MnDOT makes historic investments throughout state
If you listen to the blathering of a few DFL legislators the past few weeks, you would swear the Minnesota Department of Transportation has shut it doors, stopped building or maintaining roads anywhere in the state, and sits destitute on a corner...
If you listen to the blathering of a few DFL legislators the past few weeks, you would swear the Minnesota Department of Transportation has shut it doors, stopped building or maintaining roads anywhere in the state, and sits destitute on a corner with a tin cup in its hands.
While such Chicken Little, sky-is-falling nonsense is common in election years, it does little to provide Minnesotans the facts about transportation funding in our great state.
Since taking office in 2003, the Pawlenty/Molnau administration has delivered three consecutive years of record-setting investment in highway construction projects throughout the state, valued at approximately $2.5 billion. This unprecedented level of highway and transit investment has been fueled by the nearly $900 million Pawlenty/Molnau transportation financing initiative passed by the Legislature in 2003.

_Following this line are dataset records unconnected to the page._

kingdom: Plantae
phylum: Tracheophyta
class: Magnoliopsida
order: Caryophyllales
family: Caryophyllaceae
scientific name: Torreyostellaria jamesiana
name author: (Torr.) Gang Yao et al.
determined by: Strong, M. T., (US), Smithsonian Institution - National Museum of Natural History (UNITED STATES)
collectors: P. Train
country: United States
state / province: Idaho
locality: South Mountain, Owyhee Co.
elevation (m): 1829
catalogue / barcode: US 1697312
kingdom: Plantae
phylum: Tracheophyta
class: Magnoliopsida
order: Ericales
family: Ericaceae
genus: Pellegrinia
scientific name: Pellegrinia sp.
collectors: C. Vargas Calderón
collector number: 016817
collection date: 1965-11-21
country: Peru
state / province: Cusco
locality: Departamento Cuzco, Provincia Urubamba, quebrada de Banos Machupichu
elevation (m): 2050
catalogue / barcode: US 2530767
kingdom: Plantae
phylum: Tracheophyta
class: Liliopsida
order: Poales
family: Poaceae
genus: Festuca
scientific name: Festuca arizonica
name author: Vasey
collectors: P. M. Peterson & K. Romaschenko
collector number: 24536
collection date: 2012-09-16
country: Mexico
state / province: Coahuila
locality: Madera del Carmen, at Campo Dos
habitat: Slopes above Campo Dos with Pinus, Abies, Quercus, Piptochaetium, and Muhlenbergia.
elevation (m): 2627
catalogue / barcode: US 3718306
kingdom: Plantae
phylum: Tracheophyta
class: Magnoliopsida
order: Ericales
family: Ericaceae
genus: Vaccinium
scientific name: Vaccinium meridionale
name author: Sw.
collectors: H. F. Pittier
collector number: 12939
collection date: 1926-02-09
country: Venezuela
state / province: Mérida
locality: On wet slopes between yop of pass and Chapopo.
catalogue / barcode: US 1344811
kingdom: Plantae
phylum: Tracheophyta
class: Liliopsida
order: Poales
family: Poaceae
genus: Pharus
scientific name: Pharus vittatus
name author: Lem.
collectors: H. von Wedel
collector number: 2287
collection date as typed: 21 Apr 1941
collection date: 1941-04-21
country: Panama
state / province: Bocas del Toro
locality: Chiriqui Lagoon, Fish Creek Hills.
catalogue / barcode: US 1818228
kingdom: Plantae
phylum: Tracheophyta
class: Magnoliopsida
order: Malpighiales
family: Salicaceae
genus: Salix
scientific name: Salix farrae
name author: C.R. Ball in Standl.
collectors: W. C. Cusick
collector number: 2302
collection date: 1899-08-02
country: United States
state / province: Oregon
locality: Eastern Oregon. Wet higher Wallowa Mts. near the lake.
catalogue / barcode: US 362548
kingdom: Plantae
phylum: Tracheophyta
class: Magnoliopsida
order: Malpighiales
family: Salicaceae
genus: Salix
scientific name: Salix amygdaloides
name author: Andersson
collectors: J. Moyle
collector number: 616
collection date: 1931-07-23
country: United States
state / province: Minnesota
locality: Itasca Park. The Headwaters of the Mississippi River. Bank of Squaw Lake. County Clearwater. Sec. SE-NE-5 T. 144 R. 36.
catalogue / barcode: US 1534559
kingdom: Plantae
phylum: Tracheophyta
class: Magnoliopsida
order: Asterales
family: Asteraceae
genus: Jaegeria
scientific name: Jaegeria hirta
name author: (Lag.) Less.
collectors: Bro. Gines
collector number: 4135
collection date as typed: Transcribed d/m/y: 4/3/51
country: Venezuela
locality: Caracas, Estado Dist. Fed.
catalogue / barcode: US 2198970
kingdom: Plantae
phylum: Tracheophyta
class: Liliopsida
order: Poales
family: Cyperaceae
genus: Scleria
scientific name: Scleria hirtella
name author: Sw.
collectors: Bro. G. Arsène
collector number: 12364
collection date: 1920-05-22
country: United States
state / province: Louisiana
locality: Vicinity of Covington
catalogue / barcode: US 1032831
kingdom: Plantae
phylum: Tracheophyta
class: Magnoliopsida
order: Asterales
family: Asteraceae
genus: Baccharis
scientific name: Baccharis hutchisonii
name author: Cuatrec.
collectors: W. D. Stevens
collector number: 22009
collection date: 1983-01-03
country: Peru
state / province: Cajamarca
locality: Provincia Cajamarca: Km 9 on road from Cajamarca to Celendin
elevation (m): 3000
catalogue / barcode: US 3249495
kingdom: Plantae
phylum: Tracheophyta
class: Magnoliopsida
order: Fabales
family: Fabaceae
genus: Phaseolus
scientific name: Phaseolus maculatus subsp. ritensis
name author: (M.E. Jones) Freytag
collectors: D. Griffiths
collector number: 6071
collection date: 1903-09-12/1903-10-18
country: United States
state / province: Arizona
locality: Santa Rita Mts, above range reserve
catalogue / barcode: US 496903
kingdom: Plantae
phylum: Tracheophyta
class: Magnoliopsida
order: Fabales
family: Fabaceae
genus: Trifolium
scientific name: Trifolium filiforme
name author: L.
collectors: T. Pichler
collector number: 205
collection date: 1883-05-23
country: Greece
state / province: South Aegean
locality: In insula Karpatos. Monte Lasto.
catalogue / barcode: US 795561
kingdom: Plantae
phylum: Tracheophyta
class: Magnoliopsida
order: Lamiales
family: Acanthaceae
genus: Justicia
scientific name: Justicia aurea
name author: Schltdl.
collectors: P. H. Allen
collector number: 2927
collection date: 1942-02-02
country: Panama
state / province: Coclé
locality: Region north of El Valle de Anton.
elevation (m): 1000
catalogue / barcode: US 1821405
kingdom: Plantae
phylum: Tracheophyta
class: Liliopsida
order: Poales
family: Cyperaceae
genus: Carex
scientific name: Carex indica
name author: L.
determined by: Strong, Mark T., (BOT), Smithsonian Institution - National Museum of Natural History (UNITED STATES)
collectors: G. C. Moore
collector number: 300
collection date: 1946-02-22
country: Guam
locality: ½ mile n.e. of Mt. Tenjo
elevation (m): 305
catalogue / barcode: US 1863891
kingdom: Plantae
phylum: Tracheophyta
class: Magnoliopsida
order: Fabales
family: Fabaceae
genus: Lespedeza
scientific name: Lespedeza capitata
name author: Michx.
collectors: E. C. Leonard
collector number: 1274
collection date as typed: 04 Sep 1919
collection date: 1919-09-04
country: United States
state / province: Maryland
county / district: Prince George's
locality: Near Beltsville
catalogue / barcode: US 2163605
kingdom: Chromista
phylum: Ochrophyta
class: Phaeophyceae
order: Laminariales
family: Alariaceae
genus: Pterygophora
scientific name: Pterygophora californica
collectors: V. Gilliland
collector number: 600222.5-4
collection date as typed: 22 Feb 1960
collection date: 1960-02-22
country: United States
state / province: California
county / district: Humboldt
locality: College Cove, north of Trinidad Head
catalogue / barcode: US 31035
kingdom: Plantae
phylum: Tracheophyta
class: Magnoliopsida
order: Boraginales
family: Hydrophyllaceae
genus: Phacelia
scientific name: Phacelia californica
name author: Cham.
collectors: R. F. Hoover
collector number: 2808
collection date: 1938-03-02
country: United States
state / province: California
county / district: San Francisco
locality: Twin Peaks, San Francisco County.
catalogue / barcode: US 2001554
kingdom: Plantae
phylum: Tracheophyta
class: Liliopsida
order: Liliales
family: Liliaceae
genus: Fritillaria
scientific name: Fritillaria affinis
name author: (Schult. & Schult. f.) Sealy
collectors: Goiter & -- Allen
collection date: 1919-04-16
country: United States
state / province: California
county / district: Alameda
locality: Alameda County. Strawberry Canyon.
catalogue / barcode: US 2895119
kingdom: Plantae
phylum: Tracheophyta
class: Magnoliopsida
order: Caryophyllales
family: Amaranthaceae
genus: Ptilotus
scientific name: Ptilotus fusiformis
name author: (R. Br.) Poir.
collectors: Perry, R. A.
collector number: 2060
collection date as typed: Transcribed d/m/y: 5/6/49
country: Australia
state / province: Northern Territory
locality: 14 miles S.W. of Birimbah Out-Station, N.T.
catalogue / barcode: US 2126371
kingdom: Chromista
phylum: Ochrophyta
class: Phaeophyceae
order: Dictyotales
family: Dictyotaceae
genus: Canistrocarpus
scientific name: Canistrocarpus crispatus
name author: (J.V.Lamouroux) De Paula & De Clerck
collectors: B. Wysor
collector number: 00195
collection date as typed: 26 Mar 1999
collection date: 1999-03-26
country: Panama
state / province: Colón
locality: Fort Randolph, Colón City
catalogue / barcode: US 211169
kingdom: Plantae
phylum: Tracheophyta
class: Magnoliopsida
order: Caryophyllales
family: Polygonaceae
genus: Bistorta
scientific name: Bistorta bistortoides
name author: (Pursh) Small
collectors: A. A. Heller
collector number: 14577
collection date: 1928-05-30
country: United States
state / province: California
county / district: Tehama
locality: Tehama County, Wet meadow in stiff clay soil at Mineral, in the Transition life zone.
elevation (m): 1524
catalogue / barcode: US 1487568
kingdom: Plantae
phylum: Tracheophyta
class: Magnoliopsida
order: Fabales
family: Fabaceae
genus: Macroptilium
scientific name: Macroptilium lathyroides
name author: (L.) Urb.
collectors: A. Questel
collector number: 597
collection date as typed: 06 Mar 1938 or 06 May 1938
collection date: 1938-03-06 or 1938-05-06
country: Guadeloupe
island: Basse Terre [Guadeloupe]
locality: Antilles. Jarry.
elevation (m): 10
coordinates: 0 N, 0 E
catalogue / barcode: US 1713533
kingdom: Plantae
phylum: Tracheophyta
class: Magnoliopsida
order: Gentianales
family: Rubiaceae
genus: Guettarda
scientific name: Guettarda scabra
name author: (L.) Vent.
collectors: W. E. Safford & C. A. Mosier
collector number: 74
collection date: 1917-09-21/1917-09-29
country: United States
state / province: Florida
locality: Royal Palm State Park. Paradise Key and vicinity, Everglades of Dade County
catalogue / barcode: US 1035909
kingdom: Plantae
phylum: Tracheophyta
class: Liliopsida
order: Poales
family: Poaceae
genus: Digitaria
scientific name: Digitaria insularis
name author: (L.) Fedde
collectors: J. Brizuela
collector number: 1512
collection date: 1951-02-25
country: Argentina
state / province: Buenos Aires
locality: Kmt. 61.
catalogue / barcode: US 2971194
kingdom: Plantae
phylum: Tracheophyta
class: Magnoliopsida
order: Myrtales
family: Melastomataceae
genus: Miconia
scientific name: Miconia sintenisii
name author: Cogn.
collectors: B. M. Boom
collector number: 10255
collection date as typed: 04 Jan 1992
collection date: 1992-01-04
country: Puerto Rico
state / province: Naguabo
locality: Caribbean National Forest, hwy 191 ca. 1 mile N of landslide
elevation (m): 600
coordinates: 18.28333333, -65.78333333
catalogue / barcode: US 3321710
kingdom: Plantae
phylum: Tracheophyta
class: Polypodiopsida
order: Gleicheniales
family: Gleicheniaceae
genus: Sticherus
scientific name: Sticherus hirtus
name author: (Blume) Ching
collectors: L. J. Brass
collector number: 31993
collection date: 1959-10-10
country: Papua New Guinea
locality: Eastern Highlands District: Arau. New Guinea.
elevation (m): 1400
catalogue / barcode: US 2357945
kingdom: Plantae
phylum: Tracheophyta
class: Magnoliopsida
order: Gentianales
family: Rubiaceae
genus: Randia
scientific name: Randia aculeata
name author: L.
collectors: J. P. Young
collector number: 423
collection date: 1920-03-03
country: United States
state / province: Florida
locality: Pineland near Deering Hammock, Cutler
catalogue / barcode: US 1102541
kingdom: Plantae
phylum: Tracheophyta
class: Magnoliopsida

Minnesota, like all states, has faced challenges the past two years in managing the funding of major transportation improvements. These challenges are largely a result of a two-year delay in passage of federal transportation funding legislation, failure of the new federal legislation to live up to its promise, and escalating construction costs in the wake of several major natural disasters affecting the country.
In contrast to the DFL's tale of woe, and what Minnesotans should know, is the tremendous success and accomplishment MnDOT and the Pawlenty/Molnau administration have achieved in managing these challenges and delivering Minnesota's transportation program nearly intact in both greater Minnesota and the metro area.
And some DFLers would have you believe that MnDOT is deliberately shortchanging greater Minnesota when it comes to state transportation investments. As a legislator from greater Minnesota who has long advocated for transportation investments in all corners of our state, the DFL charge simply doesn't stand up to the facts.
In years 2003 though 2005, MnDOT's highway construction program has averaged 145 projects in greater Minnesota and 65 projects in the metro area annually. In those years, greater Minnesota projects accounted for more than $1.3 billion, or 55 percent, of the funds invested statewide. Moreover, in the coming years, 2006-10, MnDOT's current plans are to invest more than $3.3 billion throughout the state in highway improvements, with nearly 54 percent of that investment being made in greater Minnesota.
The 2003 Pawlenty/Molnau initiative is delivering 18 of its announced 19 major highway capital, safety and preservation projects, along with nearly 40 greater Minnesota and metro area transit projects.
Significant greater Minnesota highway projects -- Highway 10 in Detroit Lakes, Highway 53 in Duluth, Highway 14 from Janesville to Waseca and Highway 52 in Oronoco -- are all under construction or completed. No greater Minnesota projects included in the 2003 plan have been delayed or deferred. This success rate is remarkable given the transportation trends and challenges facing every state in the nation.
And Gov. Pawlenty is proposing even more. The governor is sending to the 2006 Legislature a $2.5 billion highway capital investment plan, based on passage of a constitutional amendment this November dedicating the sales taxes we pay on car purchases to transportation.
The governor's plan has already identified 18 greater Minnesota highway projects that will be accelerated, with more to be identified in the future. I support the constitutional amendment and the governor's plan for investment. Both are good for greater Minnesota and our state as a whole.
Dick Day, R-Owatonna, is minority leader of the Minnesota Senate.